Retired U.S. Army Lieutenant General H.R. McMaster, who served as national security adviser during President-elect Donald Trump’s first term, said on Sunday that some Republicans, including former Representative Tulsi Gabbard, need to “disabuse themselves” of their “strange affection” for Russian President Vladimir Putin.
“There’s some people in the Republican Party these days which kind of tend to parrot Vladimir Putin’s talking points,” McMaster said on CBS News’ Face the Nation on Sunday, adding that “they’ve got to disabuse themselves of this strange affection” for the Russian leader. McMaster served as national security adviser for just over a year during Trump’s first administration from February 2017 to April 2018.
McMaster mentioned Gabbard specifically, who Trump named to be his director of national intelligence (DNI).
“There’s a fundamental misunderstanding based on the nominee for DNI about what motivates him [Putin], McMaster said. “It’s not his security concerns. His security concerns don’t need to be allayed,” later adding that Gabbard has previously said “Putin really felt aggrieved and that’s why he had to invade Ukraine.”

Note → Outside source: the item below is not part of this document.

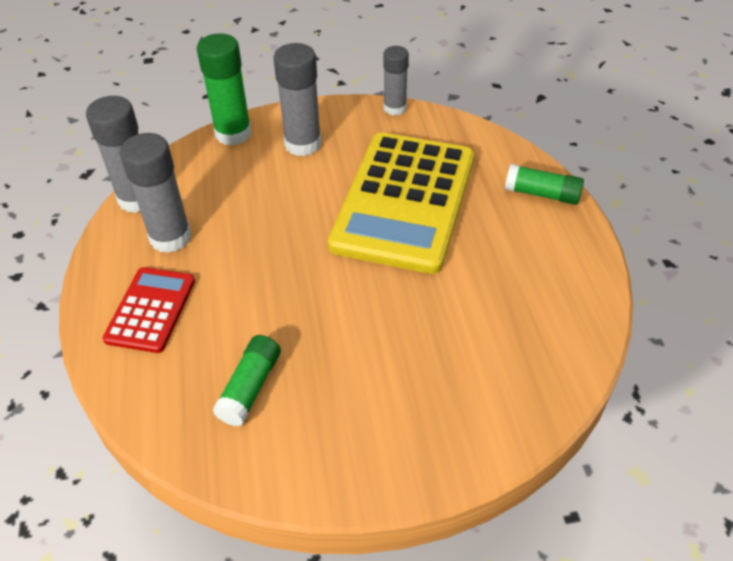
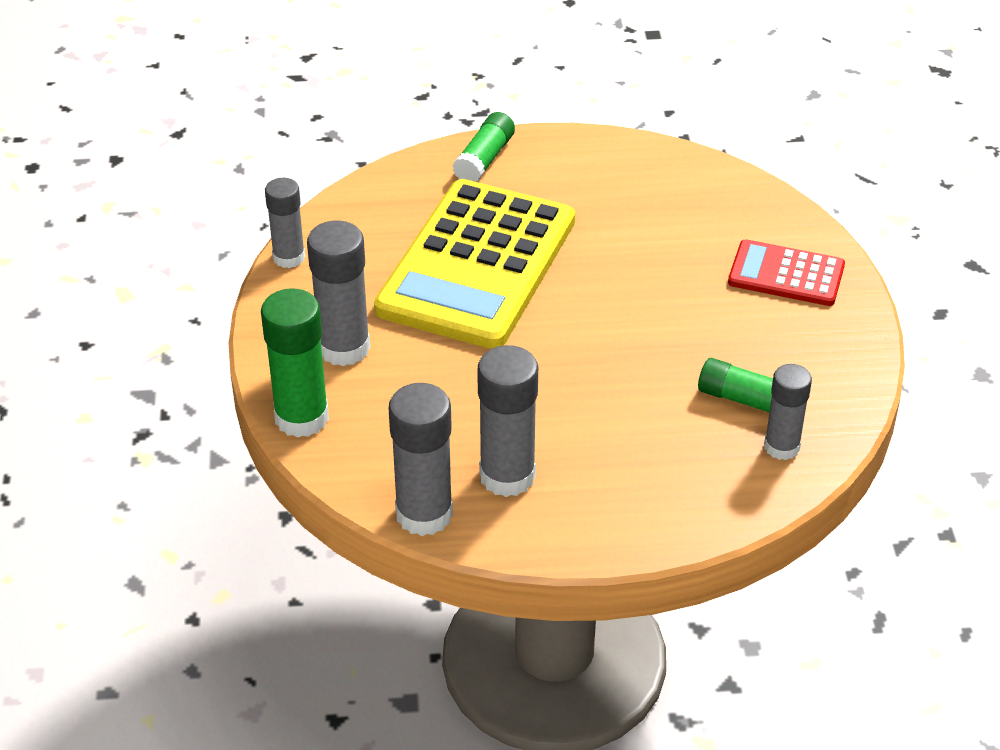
camera: 85 degrees left, 5 degrees down
(151, 310) = (631, 488): red calculator -> red calculator (786, 274)
(190, 415) = (781, 447): none -> grey glue stick
(404, 201) = (477, 265): yellow calculator -> yellow calculator turned 90 degrees clockwise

The U.S. is a strong ally of Ukraine and has provided funding and weapons support to Kyiv against Putin’s February 2022 invasion. Earlier this month, the U.S. confirmed that Ukraine fired long-range ATACMS missiles into Russia for the first time after President Joe Biden gave permission for Kyiv to use them.
Face the Nation‘s host Margaret Brennan followed up on McMaster’s comments and said, “That’s a Russian talking point that she’s [Gabbard] repeated and in direct contravention to what U.S. intelligence has concluded.”
Newsweek has reached out to Gabbard for comment via email on Sunday.
McMaster’s comments come after some Democratic lawmakers have raised concerns about Gabbard as the DNI pick.
Some have questioned her allegiance, potential affiliations with other non-U.S. ally governments, and sympathetic view towards Russia.
Gabbard drew criticism from Democrats for not condemning Russia after its invasion of Ukraine. A secret meeting with Syrian leader Bashar al-Assad, who is an ally of Russia, in 2017 also raised concerns. In 2019, she told MSNBC that she does not believe Assad is an enemy of the United States. Gabbard has also described Assad, who has been accused of committing human rights violations, as a “brutal dictator.”
Gabbard, a veteran who previously served in Iraq and Kuwait, is a former Democratic representative for Hawaii and Democratic presidential candidate in 2020 prior to leaving the party. This fall, she campaigned with Trump and officially became a Republican in October.
Senator Tammy Duckworth, an Illinois Democrat, said on CNN’s State of the Union on Sunday that Gabbard’s 2017 trip to Syria leads her to believe “she’s compromised.”
“The U.S. intelligence community has identified her as having troubling relationships with America’s foes. And so my worry is that she couldn’t pass a background check,” the senator added.
Her comments have drawn pushback from some within the GOP, including Senator Markwayne Mullin of Oklahoma who told State of the Union co-host Dana Bash on Sunday, “Tammy [Duckworth] is absolutely dead wrong on this and she should retract her words.”
He added: “That’s the most dangerous thing she could say—is that a United States lieutenant colonel in the United States Army is compromised and is an asset of Russia.”
During McMaster’s conversation with Brennan on Sunday, he also said that Sebastian Gorka, who Trump has named deputy assistant to the president and senior director for counterterrorism, is not a good person to advise the commander-in-chief.
“I think that the president, others who are working with him, will probably determine that pretty quickly, soon after he gets into that job,” he said.
Gorka was deputy assistant to the president for seven months during Trump’s first administration from January to August 2017. He is a conservative commentator who hosted his own show on Newsmax and previously was a regular commentator to Fox News.